Bethany Thayer is a registered dietitian nutritionist with Henry Ford Health. For more recipes and health information, visit henryford.com/blog. For questions about today's recipe, email HenryFordLiveWell@hfhs.org.

Gazpacho with Crab

Gazpacho topped with a crab-avocado mixture is perfect for a summer dinner.

Serves:  8 / Prep time: 30 minutes / Total time: 30 minutes plus chilling time

1 ½ pounds tomatoes, seeded

1 red bell pepper

1 green bell pepper

2 salad cucumbers

1 large shallot, peeled

2 cloves garlic, peeled

2 tablespoons olive oil

2 tablespoons red wine or sherry vinegar

1 tablespoon hot red pepper sauce

1 ¾ cups low-sodium or no-salt-added tomato or vegetable juice

¼ teaspoon salt

½ teaspoon freshly ground black pepper

2 teaspoon sugar

1 ear fresh corn, kernels removed

2 tablespoons freshly squeezed lemon juice

2 tablespoons fat-free buttermilk

1 tablespoon extra-virgin olive oil

⅛ teaspoon salt

2 tablespoons freshly chopped basil

2 green onions, green and white parts thinly sliced

½ pound jumbo lump crab, picked over

1 small Hass avocado, cut into ½-inch dice

Roughly chop the tomatoes and red and green peppers (remove core and seeds) and place in a food processor or blender. Peel, seed and roughly chop the cucumbers and add to the food processor. Add the shallot, garlic cloves, olive oil, red wine vinegar, hot pepper sauce, tomato juice, salt, pepper and sugar to the food processor. Process until smooth, about 1 minute. Transfer to a bowl and stir in corn.

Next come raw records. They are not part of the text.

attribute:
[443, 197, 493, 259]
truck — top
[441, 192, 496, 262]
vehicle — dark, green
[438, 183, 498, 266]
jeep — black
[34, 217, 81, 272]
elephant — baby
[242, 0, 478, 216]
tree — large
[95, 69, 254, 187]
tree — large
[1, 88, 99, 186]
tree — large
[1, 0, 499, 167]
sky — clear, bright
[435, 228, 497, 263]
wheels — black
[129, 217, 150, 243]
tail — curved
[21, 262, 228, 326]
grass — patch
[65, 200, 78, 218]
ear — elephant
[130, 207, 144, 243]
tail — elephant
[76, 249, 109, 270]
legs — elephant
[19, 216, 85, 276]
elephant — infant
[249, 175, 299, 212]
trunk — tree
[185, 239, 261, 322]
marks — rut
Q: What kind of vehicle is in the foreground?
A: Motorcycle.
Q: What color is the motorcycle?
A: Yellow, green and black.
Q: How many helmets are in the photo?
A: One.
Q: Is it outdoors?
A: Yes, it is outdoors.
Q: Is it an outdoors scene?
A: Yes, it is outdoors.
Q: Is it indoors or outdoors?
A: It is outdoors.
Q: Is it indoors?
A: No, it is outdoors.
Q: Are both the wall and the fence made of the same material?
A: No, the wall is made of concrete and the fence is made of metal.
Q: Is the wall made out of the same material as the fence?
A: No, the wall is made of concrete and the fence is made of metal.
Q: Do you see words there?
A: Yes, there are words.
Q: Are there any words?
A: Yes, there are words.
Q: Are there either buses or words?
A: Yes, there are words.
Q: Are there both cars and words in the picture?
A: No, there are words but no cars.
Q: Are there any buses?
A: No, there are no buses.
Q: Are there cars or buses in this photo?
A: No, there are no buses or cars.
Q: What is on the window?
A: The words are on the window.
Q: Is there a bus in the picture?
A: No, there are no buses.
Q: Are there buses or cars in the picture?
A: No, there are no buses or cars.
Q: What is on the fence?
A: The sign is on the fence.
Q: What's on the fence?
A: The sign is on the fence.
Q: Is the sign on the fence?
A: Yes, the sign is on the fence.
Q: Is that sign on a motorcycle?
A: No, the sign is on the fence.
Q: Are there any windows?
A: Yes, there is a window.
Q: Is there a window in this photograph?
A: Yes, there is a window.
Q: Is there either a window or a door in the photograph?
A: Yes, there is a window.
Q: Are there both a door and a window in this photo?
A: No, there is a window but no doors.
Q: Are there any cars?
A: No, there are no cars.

Chill mixture for 2 hours.

In a medium bowl, whisk the lemon juice with the buttermilk, olive oil, salt and basil. Fold in the crab, avocado and green onion. Ladle the soup into 8 bowls and mound one-eighth of the crab mixture in the center of each bowl and serve.

From Henry Ford LiveWell.

184 calories (47% from fat), 10 grams fat (1.5 grams sat. fat), 18 grams carbohydrates, 8 grams protein, 285 mg sodium, 17 mg cholesterol, 56 mg calcium, 4 grams fiber. Food exchanges: 3 vegetable, 1/2 protein 2 fat.